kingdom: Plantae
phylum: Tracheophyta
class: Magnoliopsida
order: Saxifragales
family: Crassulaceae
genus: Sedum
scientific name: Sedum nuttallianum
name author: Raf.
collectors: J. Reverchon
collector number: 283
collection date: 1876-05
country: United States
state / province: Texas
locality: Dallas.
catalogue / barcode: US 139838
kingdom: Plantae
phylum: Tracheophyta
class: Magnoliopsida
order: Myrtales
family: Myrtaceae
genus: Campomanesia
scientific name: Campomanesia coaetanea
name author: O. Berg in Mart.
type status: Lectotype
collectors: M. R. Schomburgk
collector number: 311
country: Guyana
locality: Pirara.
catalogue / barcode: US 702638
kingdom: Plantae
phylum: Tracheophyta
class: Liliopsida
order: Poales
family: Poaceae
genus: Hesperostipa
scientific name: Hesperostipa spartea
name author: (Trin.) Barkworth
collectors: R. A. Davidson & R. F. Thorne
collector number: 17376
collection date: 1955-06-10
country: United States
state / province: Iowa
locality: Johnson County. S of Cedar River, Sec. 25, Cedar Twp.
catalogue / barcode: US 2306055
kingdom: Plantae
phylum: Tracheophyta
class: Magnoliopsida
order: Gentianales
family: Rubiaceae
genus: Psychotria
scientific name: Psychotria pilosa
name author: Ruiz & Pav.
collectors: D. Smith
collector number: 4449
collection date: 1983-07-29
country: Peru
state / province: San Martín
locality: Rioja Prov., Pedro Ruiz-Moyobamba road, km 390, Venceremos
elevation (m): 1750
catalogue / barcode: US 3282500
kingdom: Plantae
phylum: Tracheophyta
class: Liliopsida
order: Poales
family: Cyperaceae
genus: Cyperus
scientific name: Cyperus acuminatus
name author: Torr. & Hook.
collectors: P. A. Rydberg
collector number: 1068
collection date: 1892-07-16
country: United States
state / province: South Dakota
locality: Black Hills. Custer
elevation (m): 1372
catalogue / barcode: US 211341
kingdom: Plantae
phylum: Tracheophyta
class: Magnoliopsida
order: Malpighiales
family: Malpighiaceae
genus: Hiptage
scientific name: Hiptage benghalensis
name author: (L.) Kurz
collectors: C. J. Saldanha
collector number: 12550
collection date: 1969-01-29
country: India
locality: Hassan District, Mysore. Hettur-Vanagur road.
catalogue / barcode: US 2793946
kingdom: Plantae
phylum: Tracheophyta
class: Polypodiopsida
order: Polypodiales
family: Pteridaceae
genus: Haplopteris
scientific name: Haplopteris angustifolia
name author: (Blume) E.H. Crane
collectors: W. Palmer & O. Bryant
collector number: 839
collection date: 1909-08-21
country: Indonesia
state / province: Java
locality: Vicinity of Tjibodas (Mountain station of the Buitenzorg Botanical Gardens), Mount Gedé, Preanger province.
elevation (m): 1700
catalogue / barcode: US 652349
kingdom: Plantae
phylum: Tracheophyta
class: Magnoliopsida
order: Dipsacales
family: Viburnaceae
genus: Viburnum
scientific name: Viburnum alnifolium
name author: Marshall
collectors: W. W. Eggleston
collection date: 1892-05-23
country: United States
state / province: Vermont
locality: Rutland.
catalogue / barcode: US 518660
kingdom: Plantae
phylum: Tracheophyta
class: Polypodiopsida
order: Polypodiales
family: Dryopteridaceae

# WRITTEN EXERCISE
From the listing above, copy every line that contains the string "genus", treating uppercase and lowercase as distinct.

# RESULT OF THIS TASK
genus: Sedum
genus: Campomanesia
genus: Hesperostipa
genus: Psychotria
genus: Cyperus
genus: Hiptage
genus: Haplopteris
genus: Viburnum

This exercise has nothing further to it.